In the UK at least, it would seem that it isn’t. According to Witjens, getting one’s sperm approved for the UK Sperm Bank is exceptionally difficult because of how strong the product needs to be to survive the freezing and thawing process: “If 100 guys enquire, ten will come through for screenings and maybe one becomes a donor. It takes hundreds of guys.” Meaning most men don’t actually measure up to “superman” standards (without even considering what this approach says to men with a low sperm count, of whom it is suggested that the manhood test has been well and truly failed).

Her advertising strategy may be one that works. But it would be nice if, in a society that increasingly favours a politics of acquisition over one of care, we could be a little less focused on the potency of the mighty seed, looking instead at this particular form of donation as part of a broader process of creating and caring for others. Perhaps appeals to male vanity just work better than appeals to altruism. Even so, it’s a pity that it has to be so.

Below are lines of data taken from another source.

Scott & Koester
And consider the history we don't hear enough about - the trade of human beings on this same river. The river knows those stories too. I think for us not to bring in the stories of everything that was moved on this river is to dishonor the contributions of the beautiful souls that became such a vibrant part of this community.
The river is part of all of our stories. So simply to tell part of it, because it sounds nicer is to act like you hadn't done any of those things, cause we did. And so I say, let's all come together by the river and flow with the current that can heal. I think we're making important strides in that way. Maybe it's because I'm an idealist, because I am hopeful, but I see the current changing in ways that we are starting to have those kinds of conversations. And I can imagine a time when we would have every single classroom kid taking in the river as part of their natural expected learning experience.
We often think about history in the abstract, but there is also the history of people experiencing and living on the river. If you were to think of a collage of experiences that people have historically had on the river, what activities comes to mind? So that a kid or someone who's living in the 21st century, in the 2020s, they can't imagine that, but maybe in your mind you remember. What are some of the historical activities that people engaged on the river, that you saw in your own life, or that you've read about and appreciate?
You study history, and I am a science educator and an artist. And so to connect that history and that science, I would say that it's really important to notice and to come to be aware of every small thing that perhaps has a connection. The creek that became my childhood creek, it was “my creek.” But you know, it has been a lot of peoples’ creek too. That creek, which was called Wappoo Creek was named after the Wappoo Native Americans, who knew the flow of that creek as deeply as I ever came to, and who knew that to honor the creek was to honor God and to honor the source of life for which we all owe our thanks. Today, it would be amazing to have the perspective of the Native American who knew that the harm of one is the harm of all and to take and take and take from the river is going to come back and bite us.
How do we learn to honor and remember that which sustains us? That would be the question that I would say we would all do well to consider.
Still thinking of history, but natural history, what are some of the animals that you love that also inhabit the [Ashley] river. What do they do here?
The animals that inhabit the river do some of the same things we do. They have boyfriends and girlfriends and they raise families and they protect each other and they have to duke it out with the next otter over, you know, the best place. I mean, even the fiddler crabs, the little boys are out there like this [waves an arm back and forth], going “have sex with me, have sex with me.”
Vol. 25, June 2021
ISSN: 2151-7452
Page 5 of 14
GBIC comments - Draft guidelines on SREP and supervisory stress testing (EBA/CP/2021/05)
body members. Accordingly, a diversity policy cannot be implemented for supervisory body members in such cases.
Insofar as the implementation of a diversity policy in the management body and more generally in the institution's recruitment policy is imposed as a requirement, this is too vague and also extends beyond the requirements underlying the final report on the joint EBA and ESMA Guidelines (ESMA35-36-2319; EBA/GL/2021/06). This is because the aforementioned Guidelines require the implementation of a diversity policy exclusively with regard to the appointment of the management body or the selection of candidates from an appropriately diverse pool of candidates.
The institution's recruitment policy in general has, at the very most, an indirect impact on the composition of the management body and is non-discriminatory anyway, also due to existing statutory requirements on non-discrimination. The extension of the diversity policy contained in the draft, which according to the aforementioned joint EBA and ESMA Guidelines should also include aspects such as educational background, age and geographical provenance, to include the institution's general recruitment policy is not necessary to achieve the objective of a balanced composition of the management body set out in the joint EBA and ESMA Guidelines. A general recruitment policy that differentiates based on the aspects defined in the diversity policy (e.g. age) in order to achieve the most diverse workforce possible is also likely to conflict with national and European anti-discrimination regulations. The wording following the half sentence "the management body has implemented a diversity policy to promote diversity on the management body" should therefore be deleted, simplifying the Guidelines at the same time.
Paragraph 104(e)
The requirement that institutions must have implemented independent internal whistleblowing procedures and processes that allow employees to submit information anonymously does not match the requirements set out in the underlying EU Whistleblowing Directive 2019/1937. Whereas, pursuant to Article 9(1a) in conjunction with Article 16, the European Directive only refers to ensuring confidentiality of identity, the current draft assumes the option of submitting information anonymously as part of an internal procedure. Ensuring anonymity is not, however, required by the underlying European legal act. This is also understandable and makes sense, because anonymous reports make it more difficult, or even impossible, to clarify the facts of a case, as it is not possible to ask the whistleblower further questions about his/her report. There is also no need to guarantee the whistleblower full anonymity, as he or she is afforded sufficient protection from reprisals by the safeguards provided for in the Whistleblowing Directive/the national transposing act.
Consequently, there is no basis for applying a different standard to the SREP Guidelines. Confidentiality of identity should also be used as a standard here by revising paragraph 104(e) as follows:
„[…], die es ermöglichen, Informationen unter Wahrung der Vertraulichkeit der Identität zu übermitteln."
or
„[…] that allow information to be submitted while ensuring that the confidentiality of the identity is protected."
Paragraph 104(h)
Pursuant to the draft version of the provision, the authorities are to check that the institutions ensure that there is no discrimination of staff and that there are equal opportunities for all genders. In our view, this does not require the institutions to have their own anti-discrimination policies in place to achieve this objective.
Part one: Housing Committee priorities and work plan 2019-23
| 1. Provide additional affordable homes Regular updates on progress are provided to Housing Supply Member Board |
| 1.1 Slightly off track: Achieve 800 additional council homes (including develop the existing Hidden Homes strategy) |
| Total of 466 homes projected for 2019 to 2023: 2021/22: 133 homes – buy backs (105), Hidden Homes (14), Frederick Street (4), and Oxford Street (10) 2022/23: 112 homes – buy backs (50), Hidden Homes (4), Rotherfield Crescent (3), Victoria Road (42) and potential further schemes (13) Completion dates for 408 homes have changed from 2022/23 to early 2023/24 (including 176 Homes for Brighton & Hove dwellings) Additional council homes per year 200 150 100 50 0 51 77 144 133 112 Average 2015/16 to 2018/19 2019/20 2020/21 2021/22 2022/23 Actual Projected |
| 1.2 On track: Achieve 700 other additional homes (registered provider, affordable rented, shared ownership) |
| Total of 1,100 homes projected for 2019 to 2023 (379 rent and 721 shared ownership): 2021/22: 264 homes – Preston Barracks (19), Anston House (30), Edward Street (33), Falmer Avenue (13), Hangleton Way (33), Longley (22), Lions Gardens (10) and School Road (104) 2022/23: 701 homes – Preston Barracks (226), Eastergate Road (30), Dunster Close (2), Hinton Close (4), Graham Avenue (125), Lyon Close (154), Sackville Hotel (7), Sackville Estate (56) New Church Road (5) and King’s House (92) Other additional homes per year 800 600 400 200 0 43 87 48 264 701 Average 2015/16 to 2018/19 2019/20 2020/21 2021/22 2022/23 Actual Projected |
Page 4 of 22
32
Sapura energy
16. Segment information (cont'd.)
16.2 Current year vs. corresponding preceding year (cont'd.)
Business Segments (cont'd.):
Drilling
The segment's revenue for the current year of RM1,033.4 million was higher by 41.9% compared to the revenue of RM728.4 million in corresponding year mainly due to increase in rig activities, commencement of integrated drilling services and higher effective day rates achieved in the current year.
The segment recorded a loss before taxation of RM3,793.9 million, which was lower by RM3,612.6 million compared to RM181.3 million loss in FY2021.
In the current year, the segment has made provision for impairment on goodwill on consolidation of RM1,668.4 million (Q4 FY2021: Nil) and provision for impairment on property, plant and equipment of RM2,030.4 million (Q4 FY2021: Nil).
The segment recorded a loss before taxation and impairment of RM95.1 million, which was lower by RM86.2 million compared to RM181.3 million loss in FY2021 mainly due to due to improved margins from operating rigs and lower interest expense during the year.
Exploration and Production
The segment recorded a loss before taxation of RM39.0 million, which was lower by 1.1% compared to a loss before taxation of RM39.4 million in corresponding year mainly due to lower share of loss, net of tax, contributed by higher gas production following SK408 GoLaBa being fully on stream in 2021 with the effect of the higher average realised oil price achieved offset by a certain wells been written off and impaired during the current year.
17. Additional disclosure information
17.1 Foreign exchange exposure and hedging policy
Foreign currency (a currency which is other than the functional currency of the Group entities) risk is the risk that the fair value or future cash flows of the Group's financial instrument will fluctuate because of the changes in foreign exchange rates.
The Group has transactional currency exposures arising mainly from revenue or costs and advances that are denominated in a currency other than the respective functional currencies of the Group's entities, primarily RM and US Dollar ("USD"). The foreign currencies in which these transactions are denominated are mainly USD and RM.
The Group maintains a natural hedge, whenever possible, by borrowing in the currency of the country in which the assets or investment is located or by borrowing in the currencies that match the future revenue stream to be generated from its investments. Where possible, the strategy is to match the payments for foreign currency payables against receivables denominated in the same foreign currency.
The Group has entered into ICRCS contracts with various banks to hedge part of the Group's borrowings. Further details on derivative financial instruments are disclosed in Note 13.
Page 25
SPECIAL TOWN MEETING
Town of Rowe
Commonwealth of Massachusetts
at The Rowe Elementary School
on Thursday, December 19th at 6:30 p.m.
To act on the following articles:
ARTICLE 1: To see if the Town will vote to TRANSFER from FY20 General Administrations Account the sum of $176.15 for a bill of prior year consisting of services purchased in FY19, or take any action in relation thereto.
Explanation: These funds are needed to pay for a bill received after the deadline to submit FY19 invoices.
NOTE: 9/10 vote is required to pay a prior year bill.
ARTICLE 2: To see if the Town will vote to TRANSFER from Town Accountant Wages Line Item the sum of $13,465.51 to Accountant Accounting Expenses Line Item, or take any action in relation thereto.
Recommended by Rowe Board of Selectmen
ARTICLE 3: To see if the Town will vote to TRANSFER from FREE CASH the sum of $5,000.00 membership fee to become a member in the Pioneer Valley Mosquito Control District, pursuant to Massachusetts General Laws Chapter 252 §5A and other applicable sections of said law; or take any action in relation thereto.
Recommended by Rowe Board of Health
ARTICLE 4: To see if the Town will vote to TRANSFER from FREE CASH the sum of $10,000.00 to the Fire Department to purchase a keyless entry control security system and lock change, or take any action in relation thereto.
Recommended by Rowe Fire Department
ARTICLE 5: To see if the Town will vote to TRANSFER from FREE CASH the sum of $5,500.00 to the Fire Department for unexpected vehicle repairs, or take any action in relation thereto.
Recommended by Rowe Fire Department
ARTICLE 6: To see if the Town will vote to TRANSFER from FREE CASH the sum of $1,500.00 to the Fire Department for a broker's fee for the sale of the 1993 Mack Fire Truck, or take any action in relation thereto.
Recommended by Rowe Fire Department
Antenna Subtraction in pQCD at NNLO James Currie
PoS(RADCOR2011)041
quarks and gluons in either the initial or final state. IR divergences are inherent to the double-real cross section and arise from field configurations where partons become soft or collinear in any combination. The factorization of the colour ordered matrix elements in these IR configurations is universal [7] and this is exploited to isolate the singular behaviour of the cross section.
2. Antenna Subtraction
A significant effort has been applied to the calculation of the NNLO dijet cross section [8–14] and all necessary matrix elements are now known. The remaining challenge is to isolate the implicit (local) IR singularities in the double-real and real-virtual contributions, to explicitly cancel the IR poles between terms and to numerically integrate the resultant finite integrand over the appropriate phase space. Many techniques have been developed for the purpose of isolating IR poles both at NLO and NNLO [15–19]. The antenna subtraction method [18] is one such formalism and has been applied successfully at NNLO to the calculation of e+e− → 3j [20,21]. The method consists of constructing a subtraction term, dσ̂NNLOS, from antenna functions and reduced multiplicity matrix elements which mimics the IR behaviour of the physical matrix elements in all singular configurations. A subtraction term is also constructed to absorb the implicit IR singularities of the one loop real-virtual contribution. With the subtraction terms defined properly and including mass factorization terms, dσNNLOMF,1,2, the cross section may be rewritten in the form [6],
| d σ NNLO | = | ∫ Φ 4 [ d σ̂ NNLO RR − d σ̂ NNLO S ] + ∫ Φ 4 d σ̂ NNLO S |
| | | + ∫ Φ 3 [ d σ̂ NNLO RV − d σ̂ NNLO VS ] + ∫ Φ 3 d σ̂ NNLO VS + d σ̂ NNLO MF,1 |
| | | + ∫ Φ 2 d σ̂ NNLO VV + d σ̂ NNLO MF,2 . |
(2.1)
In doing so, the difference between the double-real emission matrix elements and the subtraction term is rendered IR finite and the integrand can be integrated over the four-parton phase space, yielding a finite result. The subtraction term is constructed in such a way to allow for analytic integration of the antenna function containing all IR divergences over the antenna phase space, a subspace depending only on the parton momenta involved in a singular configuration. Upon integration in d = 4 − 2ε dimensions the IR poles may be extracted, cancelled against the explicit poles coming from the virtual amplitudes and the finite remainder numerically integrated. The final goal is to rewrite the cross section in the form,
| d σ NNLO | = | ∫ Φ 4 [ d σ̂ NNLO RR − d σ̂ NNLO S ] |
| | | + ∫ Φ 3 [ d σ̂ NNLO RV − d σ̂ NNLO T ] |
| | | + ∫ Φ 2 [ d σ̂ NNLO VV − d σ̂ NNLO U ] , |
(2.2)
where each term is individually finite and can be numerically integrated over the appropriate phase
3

The aftermath of sperm donation can be complicated. Once one gets beyond the cash and the ego trips, the process can lead to real children with a real need to know the identity of the donor. Whereas in the past social convention allowed men to define ownership of children on their terms, nowadays globalisation and reproductive technology have led to a splintering of roles. Is it care or biology that makes a parent? What is it that shapes an identity and makes a person?

For most of us, the humane position is that nurture – the act of being there – must trump any biological contribution. To think otherwise is unfair on those who devote years of their lives to the raising of children. But for many donor-conceived adults, the donor is still needed to complete the picture of who one really is. And he will not be a superman. He will be a person who gave something small that nevertheless contributed to the creation of something miraculous: a life. And shouldn’t that be enough?

Glosswitch is a feminist mother of two who works in publishing.